That significance comes in other ways.

First, there will be many other such rulings from Luxembourg and the Netherlands that will need unpacking now: as we know such rulings were issued on an industrial scale in Luxembourg and all reports I have seen suggest they were also common in the Netherlands.

Second, this then hits at the very heart of the EU corporate tax haven system.

Third, although there will no doubt be appeals the defence that Starbucks is making that it complied with OECD rules and so it must be in the clear is obviously unsatisfactory: the time has surely come when such arguments about minimal compliance cease to be seen as credible by anyone, including tax lawyers.

Fourth, the issue of what tax compliance is has been very obviously moved on by this ruling. It is no longer enough to say you're compliant. It is not even enough to get a letter from a tax authority saying that you are compliant.
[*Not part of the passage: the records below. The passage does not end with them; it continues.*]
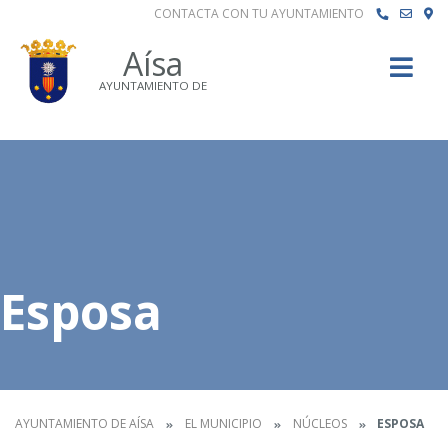
CONTACTA CON TU AYUNTAMIENTO
Buscar
Aísa
AYUNTAMIENTO DE
Esposa
AYUNTAMIENTO DE AÍSA
EL MUNICIPIO
NÚCLEOS
ESPOSA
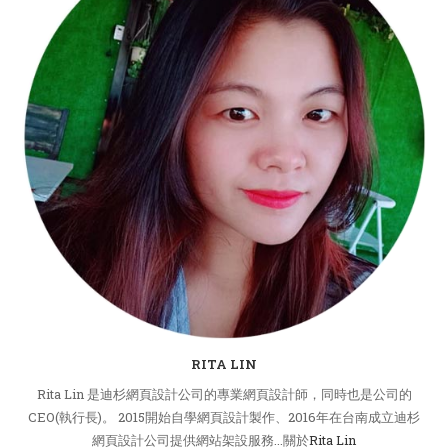
RITA LIN
Rita Lin 是迪杉網頁設計公司的專業網頁設計師，同時也是公司的
CEO(執行長)。 2015開始自學網頁設計製作、2016年在台南成立迪杉
網頁設計公司提供網站架設服務...關於
Rita Lin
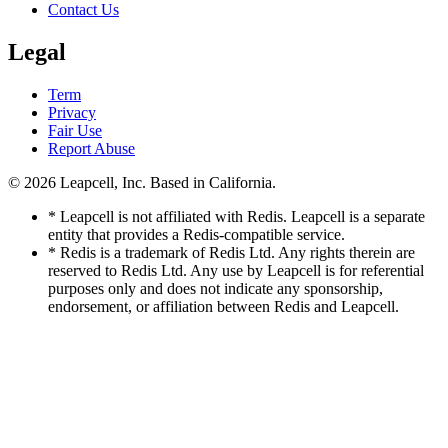
Contact Us
Legal
Term
Privacy
Fair Use
Report Abuse
© 2026
Leapcell, Inc.
Based in California.
* Leapcell is not affiliated with Redis. Leapcell is a separate
entity that provides a Redis-compatible service.
* Redis is a trademark of Redis Ltd. Any rights therein are
reserved to Redis Ltd. Any use by Leapcell is for referential
purposes only and does not indicate any sponsorship,
endorsement, or affiliation between Redis and Leapcell.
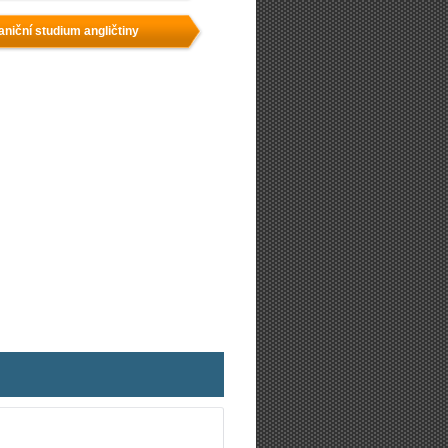
aniční studium angličtiny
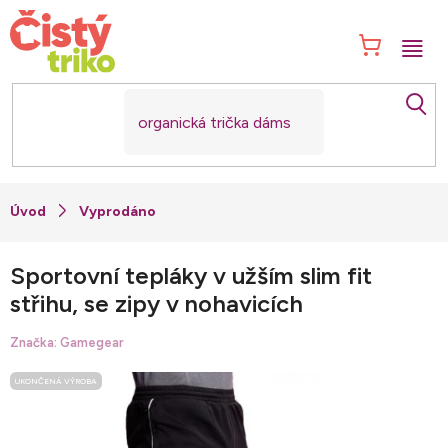
Přejít
na
NÁK
obsah
KOŠ
Vyprodáno
Sportovní tepláky v užším slim fit
střihu, se zipy v nohavicích
Značka:
Gamegear
UKONČENÁ VÝROBA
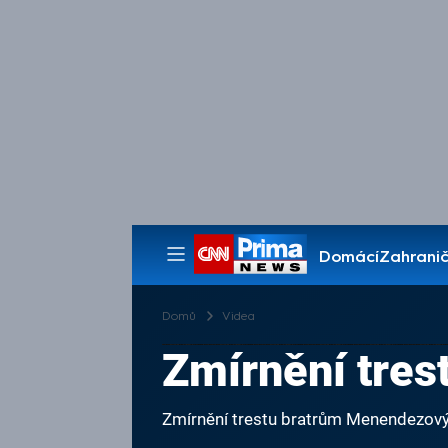
Domácí
Zahranič
Pořady
Domů
Videa
Zmírnění tre
Zmírnění trestu bratrům Menendezo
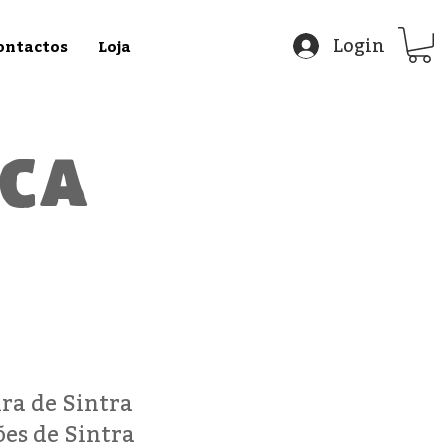
Login
ontactos
Loja
oca
ra de Sintra
ões de Sintra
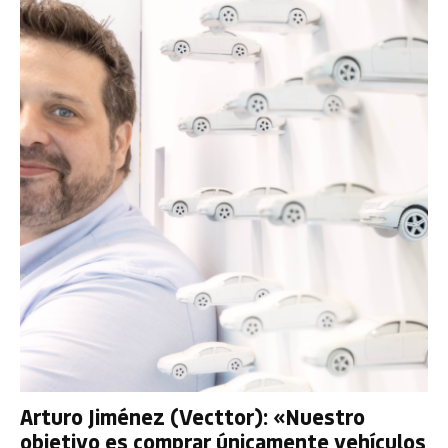
Arturo Jiménez (Vecttor): «Nuestro
objetivo es comprar únicamente vehículos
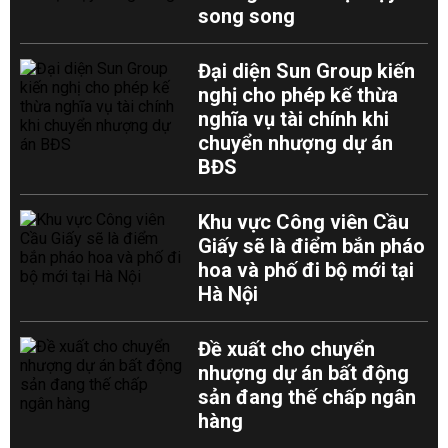
song song
Đại diện Sun Group kiến
nghị cho phép kế thừa
nghĩa vụ tài chính khi
chuyển nhượng dự án
BĐS
Khu vực Công viên Cầu
Giấy sẽ là điểm bắn pháo
hoa và phố đi bộ mới tại
Hà Nội
Đề xuất cho chuyển
nhượng dự án bất động
sản đang thế chấp ngân
hàng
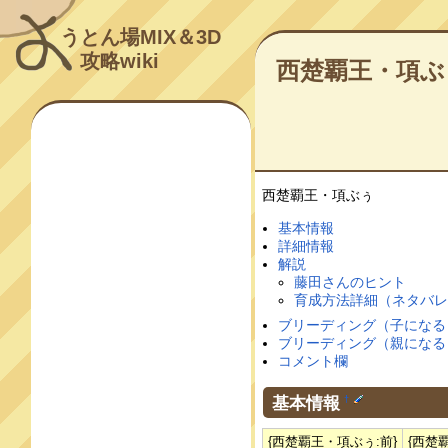
うとん場MIX＆3D
攻略wiki
西楚覇王・項ぶ
西楚覇王・項ぶぅ
基本情報
詳細情報
解説
藤田さんのヒント
育成方法詳細（ネタバ
ブリーディング（子になる
ブリーディング（親になる
コメント欄
基本情報
†
{西楚覇王・項ぶぅ:前}
{西楚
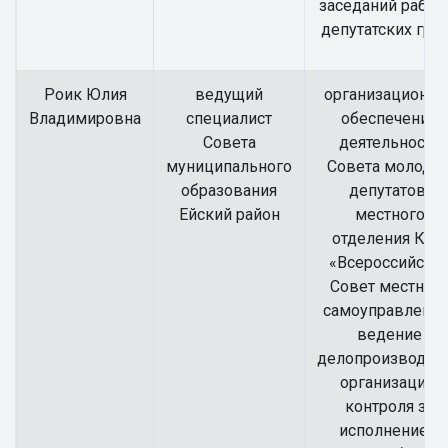
заседаний рабоч
депутатских гру
Роик Юлия
ведущий
организационно
Владимировна
специалист
обеспечение
Совета
деятельности
муниципального
Совета молоды
образования
депутатов
Ейский район
местного
отделения КРО
«Всероссийски
Совет местног
самоуправления
ведение
делопроизводств
организацию
контроля за
исполнением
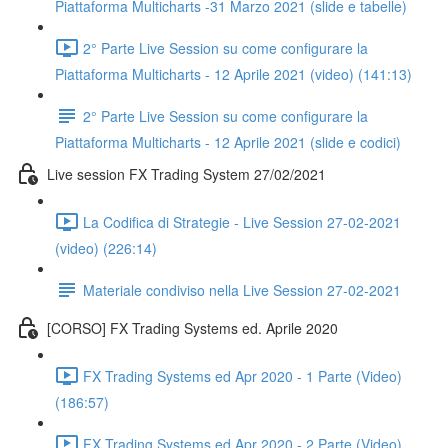
Piattaforma Multicharts -31 Marzo 2021 (slide e tabelle)
2° Parte Live Session su come configurare la
Piattaforma Multicharts - 12 Aprile 2021 (video) (141:13)
2° Parte Live Session su come configurare la
Piattaforma Multicharts - 12 Aprile 2021 (slide e codici)
Live session FX Trading System 27/02/2021
La Codifica di Strategie - Live Session 27-02-2021
(video) (226:14)
Materiale condiviso nella Live Session 27-02-2021
[CORSO] FX Trading Systems ed. Aprile 2020
FX Trading Systems ed Apr 2020 - 1 Parte (Video)
(186:57)
FX Trading Systems ed Apr 2020 - 2 Parte (Video)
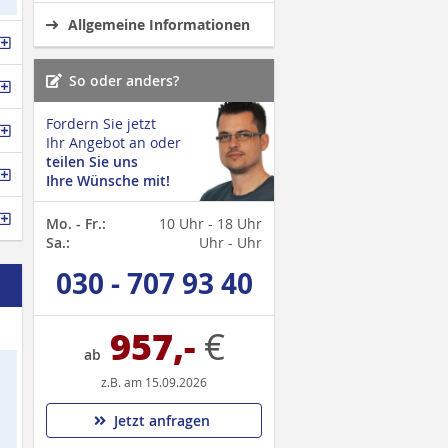
Allgemeine Informationen
So oder anders?
Fordern Sie jetzt
Ihr Angebot an oder
teilen Sie uns
Ihre Wünsche mit!
Mo. - Fr.:
10 Uhr - 18 Uhr
Sa.:
Uhr - Uhr
030 - 707 93 40
957,-
€
ab
z.B. am 15.09.2026
Jetzt anfragen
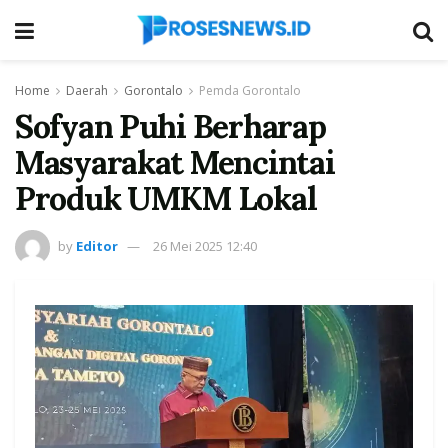
Home
Daerah
Gorontalo
Pemda Gorontalo
Sofyan Puhi Berharap
Masyarakat Mencintai
Produk UMKM Lokal
by
Editor
26 Mei 2025 12:40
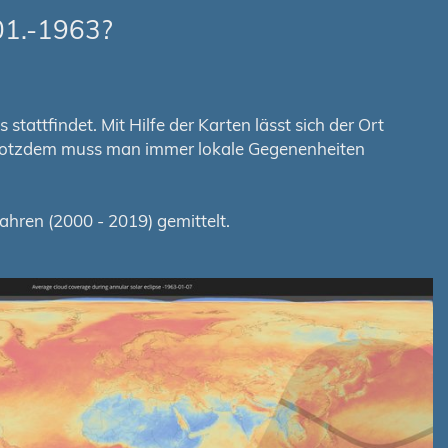
01.-1963?
tattfindet. Mit Hilfe der Karten lässt sich der Ort
. Trotzdem muss man immer lokale Gegenenheiten
hren (2000 - 2019) gemittelt.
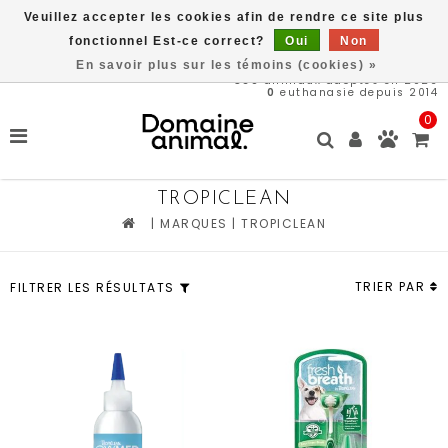
Veuillez accepter les cookies afin de rendre ce site plus
Une 
Livraison gratuite à partir de 89$*
fonctionnel Est-ce correct?
Oui
Non
En savoir plus sur les témoins (cookies) »
569
animaux adoptés en 2026
0
euthanasie depuis 2014
0
TROPICLEAN
|
MARQUES
|
TROPICLEAN
TRIER PAR
FILTRER LES RÉSULTATS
In the full face of publicity that has also to be true. And what that means is that, in effect, transparency has now to become the norm on tax.

So deliver on full public country-by-country reporting, which would help expose such practices.

And roll out the Fair Tax Mark (which has a new company in the scheme today).

And bring on disclosure of all tax agreements, again in public. 

Then and only then will we have fair competition between companies, large and small, wherever they are located. What we have had to date is tax competition. And what the EU is really saying today is that tax competition is cheating and that is not the same as fair competition. And that is very significant indeed.

The corporate world of tax abuse does really need to take note.